Chromatide signs HPLC deal
The collaboration, financial terms of which are not being disclosed, will aim to produce a silica-based high performance liquid chromatography media specifically for the purification of chiral drug molecules.
The term chirality refers to two molecules, known as enantiomers, which are structural mirror images of each other. These differences can mean that such molecules can have vastly different impacts from one another when used as therapeutic agents.
The best known example of this is probably the morning sickness medication thalidomide that was administered as a mixture of enantiomer forms, one of which it later emerged caused catastrophic birth defects.
As a result, systems that improve the purification of chiral molecules have become vital to the production of all modern drugs, particularly in the ever expanding therapeutic protein and bio-molecule sectors.
In addition, technologies that boost manufacturing yield through the improved capture of active pharmaceutical ingredients (API) are likely to be very attractive to a pharmaceutical industry that is doing all it can to minimize production costs in the face of increased generic competition.
Chromatide and SP’s research collaboration will combine the former's expertise in the synthesis of chromatography polymers with the latter’s track record in the development of industrial separation technologies.
The project will be based on SP’s Kromasil silica separation product that has, since its launch in 1988, become one of the most widely used chromatographic materials in the drug industry.

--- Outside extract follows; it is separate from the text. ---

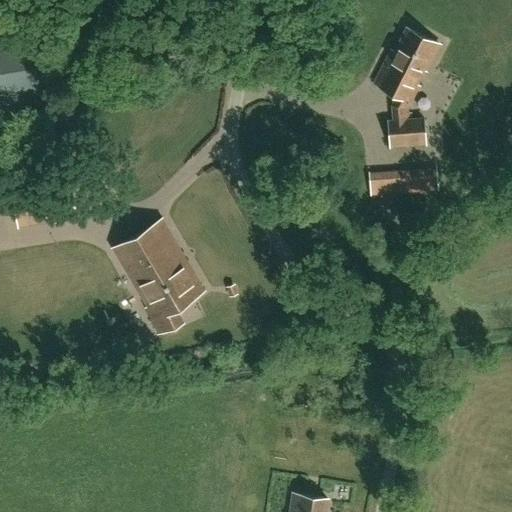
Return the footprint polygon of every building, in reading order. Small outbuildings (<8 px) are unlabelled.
[(375,83),(399,95),(393,105),(394,121),(388,122),(390,146),(426,144),(424,119),(408,120),(407,108),(418,85),(417,84),(424,69),(426,70),(439,44),(407,28),(395,52),(391,50),(375,83)] [(0,111),(42,104),(32,45),(0,50),(0,111)] [(395,192),(420,190),(418,170),(394,171),(395,192)] [(54,217),(76,213),(72,187),(50,190),(49,187),(13,192),(18,226),(54,220),(54,217)] [(162,219),(132,237),(114,248),(139,291),(147,308),(158,332),(182,321),(175,306),(203,290),(186,261),(183,262),(179,255),(181,253),(162,219)] [(236,287),(228,289),(230,298),(238,296),(236,287)] [(293,493),(290,511),(325,511),(327,499),(293,493)]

Kromasil combines high pore volume and surface area, together with very high mechanical stability. This allows drugmakers to inject more into each separation column during product runs, improving the cost efficiency of the purification process.
Commenting on the deal, Chromatide CSO Don Wellings, said that the firm is “delighted to be working alongside Akzo Nobel, a company with such a strong, global reputation in the specialty chemicals market. “
Dr Wellings added that Akzo’s existing marketing infrastructure would allow products developed under the partnership to be made available to clients in the pharmaceutical manufacturing sector in a fraction of the time taken to launch non-partnered products.